Meine sehr geehrten Damen und Herren! Inhaltlich ist vieles gesagt worden. Ich versuche einmal, etwas mehr auf das Thema einzugehen.

(Dr. Mathias Petersen SPD: Können Sie doch im Internet nachgucken!)

Unserer Meinung nach lautet die wichtige Fragestellung der Debatte: Ist der Senat dazu verpflichtet, künftig alle Entscheidungen öffentlich zu machen, oder entscheidet er weiterhin selbst darüber, was für ihn wichtig ist und was er kommuniziert? Wir haben uns dafür entschieden, dass alle Entscheidungen, die der Senat im Bundesrat für Hamburg trifft, öffentlich gemacht werden. Wir sind in diversen Schriftlichen Kleinen Anfragen an die Grenze gestoßen, dass der Senat sagt, er erkläre nicht, wie er abgestimmt habe, und dass er es auch im Nachgang nicht erklärt. Deswegen halten wir die Intention des Antrags für richtig. Die Veröffentlichung auf der Homepage oder wo auch immer muss man dem Senat nicht vorschreiben. Aber reduziert man den Antrag auf den Kern, so hat er ein richtiges Anliegen. Deswegen halten wir die Überweisung des Antrags für richtig und werden ihm, sofern er nicht überwiesen wird, zustimmen. – Vielen Dank.

(Beifall bei der FDP und bei Dr. Jörn Kruse AfD)

Vielen Dank, Herr Kruse. – Herr Dr. Wolf von der AfDFraktion, Sie haben jetzt das Wort.

Sehr geehrtes Präsidium, liebe Kolleginnen und Kollegen!

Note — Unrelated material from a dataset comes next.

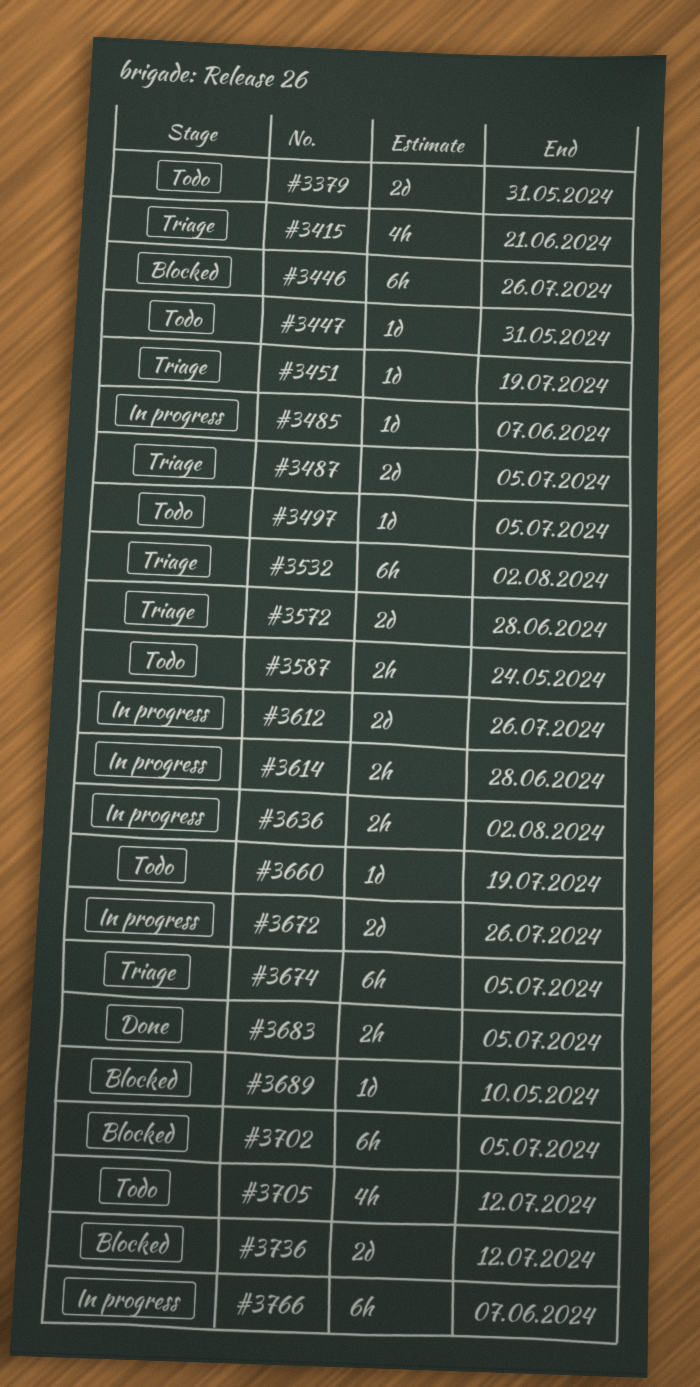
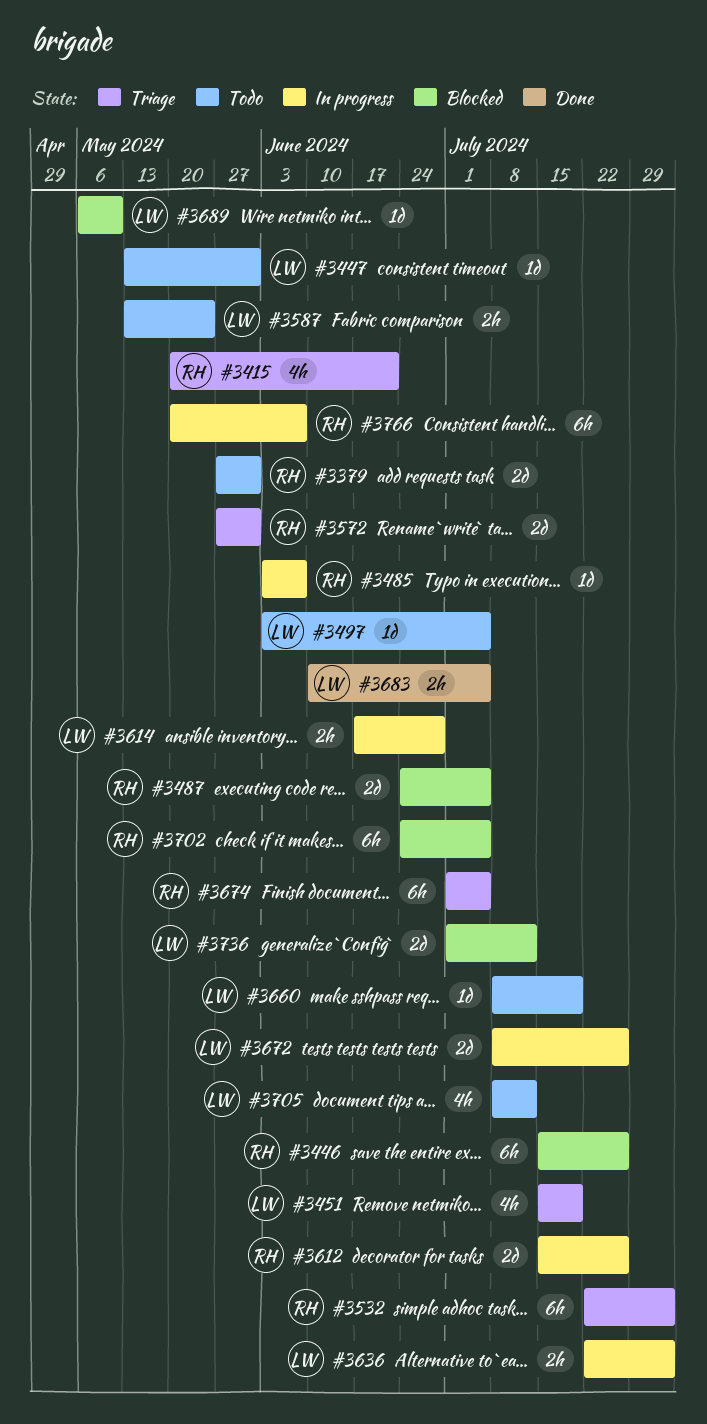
#3451, estimate: 1d -> 4h
#3487, status: Triage -> Blocked
#3572, due: Jun 28 -> May 31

Trotz der zum Teil sehr unsachlichen Ausführungen mehrerer Kollegen möchte und werde ich sachlich bleiben und den Antrag sowie den Zusatzantrag kurz analysieren.

(Ksenija Bekeris SPD: Muss das sein?)

Vorab: Wir haben unseren Antrag, die Öffentlichkeit über das Abstimmungsverhalten im Bundesrat umfassend zu informieren, am 28. Juli 2016 eingebracht, also vor mehr als einem Monat. Die Regierungsfraktionen haben ihren Zusatzantrag heute Vormittag, mehr als einen Monat nach Einbringen

unseres Antrags und nur wenige Stunden vor Beginn dieser Sitzung, eingebracht.

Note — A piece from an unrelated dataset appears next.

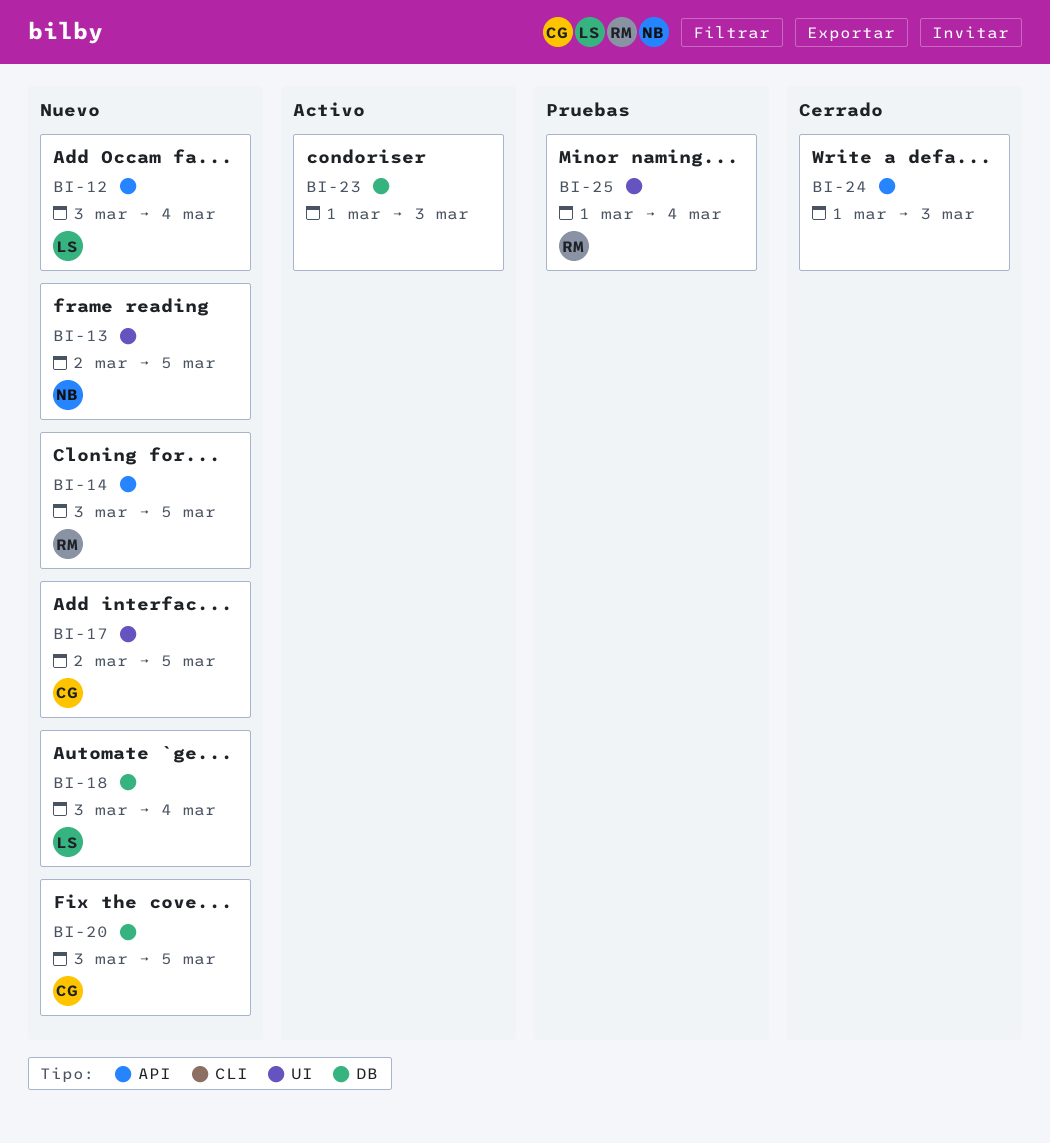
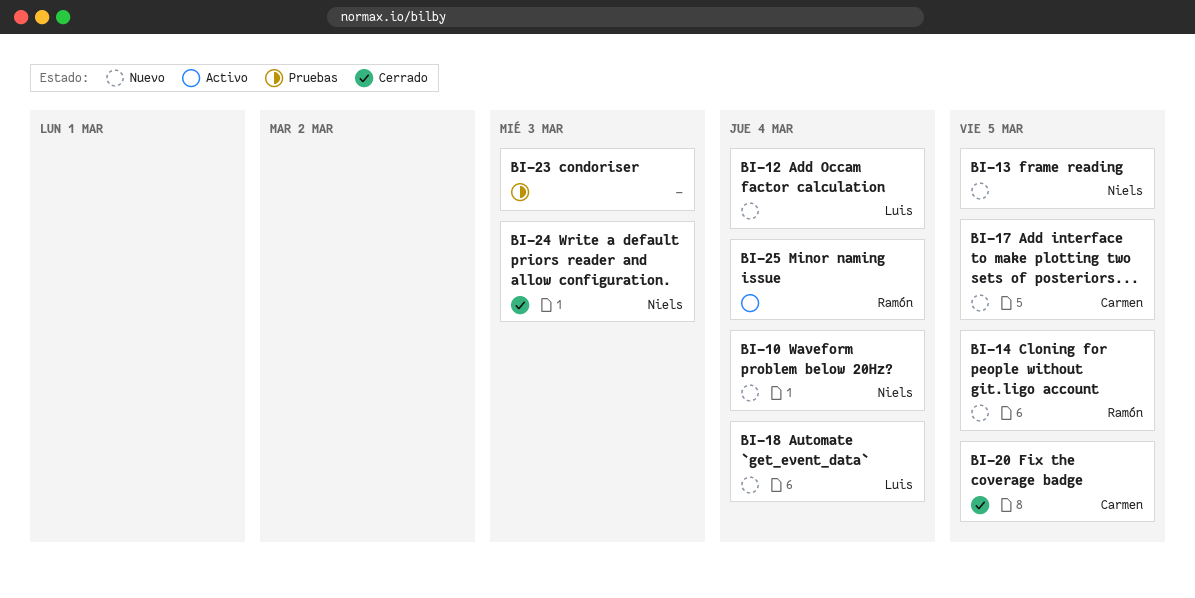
BI-10: none -> present
BI-20, status: Nuevo -> Cerrado
BI-23, status: Activo -> Pruebas
BI-24, owner: none -> Niels
BI-25, status: Pruebas -> Activo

(Dr. Monika Schaal SPD: Das ist aber üb- lich!)

Trotz des späten Einbringens freuen wir uns darüber, weil wir es als Zeichen dafür sehen, dass wir augenscheinlich ein Anliegen in die parlamentarische Arbeit eingebracht haben, dem sich auch die Regierungsfraktionen nicht verschließen können. Wir befürchten dabei, dass Sie Ihren Antrag einmal mehr zu dem taktischen Zweck eingebracht haben, einem von uns, der AfD, aufgebrachtem legitimen Anliegen in der Sache zwar zuzustimmen, es aber trotzdem dabei zu vermeiden, formal einem AfDAntrag zuzustimmen.